Predictive policing is a controversial practice, notably for the risk of reinforcing racial bias, but Sikkut insists, “We want transparency and responsibility built-in.” For now, police trials are focusing on things such as how weather conditions influence traffic congestion in order to better deploy traffic patrols.

Broadening the AI skills pool

The second part of Estonia’s strategy focuses on boosting the uptake of AI across the country’s economy. That’s the industrial and innovation policy side of it, Sikkut says.

For that, Sikkut’s team has sought the views of business. Estonia has a strong technology industry and a thriving startup scene, and a key theme to emerge there is the need for more skilled workers. “Give us the talent and we’ll do wonders,” they told Sikkut, in essence.

To meet that demand, Estonia has increased the number of places available in higher education to study computer science. It has also targeted a particular bottleneck for businesses: data science. “We have brought in some new funding for data science, so they have researchers and some new curriculums around that,” Sikkut says.

The country has also focused on attracting talent from elsewhere, streamlining its immigration process to make it easy to bring in technology specialists. Other measures include special visas for founders to build startups in Estonia, and a government program to attract candidates from outside Estonia to fill technology industry vacancies. “We have relatively good returns on this,” he says.

Estonia’s traditional industries, including forestry, metallurgy and industrial equipment manufacturing, face other challenges on the path to improving productivity with AI. “There, the biggest issues really are about how to get started in the first place, how to govern the data, the AI, the machine learning in the companies. Much more basic stuff,” he says.

Multinationals haven’t been forgotten. Estonia is also looking at how to make itself more attractive as an investment destination, allowing businesses to draw on the country’s pool of skills in particular industries. “We’ve had some initial explorations in the health space. There’s promise,” says Sikkut.

Going all in on AI

The third part of Estonia’s AI strategy is about the regulatory environment: “We want to make full use of AI, not just go halfway,” he says. That means asking, “Is there something in our law that we need to fix, or provide some clarity on, so that fully autonomous software systems could be used freely?”

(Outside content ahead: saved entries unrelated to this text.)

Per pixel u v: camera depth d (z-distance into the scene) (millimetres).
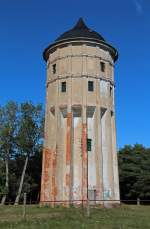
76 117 45125
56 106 45625
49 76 48500
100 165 42812
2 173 63188
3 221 25719
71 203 40656
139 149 71625
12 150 64375
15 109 63500
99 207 38812
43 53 50438
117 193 43969
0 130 62375
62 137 44625
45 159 45344
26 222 25062
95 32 48750
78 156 43188
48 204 42062
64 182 42125
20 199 65125
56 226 23328
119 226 23812
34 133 64062
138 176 65500
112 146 45406
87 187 41562
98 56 46844
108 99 46531
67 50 46750
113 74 49219
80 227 23031
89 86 45594
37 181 69125
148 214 32031
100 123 44688
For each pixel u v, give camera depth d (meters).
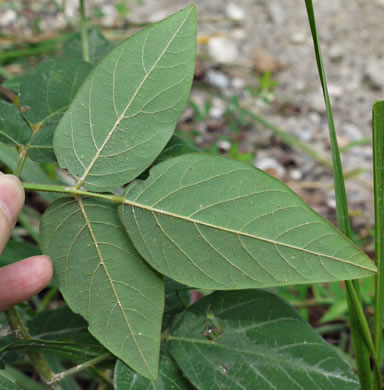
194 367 0.28
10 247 0.38
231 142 0.71
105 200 0.27
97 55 0.45
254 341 0.29
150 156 0.27
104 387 0.48
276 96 0.87
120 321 0.27
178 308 0.33
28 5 1.00
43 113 0.31
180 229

Clearing up such ambiguities is necessary to encourage the development of autonomous systems, whether they are driving taxis or deciding who can obtain a bank loan. But it remains a delicate balance, as businesses need to understand their exposure to risk and citizens want to know who is culpable if an autonomous system has a harmful impact. “We do it in order to assure people that look, you can trust them and if stuff happens there will be a recourse like there is in ‘real’ life anyway, in the physical world,” he says.

Based on his experience, Sikkut has one key piece of advice for CIOs considering how to bring AI into their enterprise: Just do it. “Quite often in big corporate structures, there’s like a big corporate strategy process and then you perhaps get to do something. I think that needs to change, clearly, especially the more tech moves ahead faster and faster. That would be my advice: Just start doing it, and then through that build up a strategy based on what works.”

And don’t be afraid to emulate what others are doing. “Let’s copy more. Be very pragmatic about it. I would like to think that AI, at least as it stands, doesn’t have to be deep, deep science. There’s a lot of deep science involved, and a lot of great companies who do this and those who get it, it’s awesome,” he says. “But even the existing models, libraries, off-the-shelf stuff, there’s so much stuff you can reuse and if you just apply it wisely then you can move ahead so fast in terms of being an adopter of this tech, you don’t have to be the innovator of it necessarily. So, just get going.”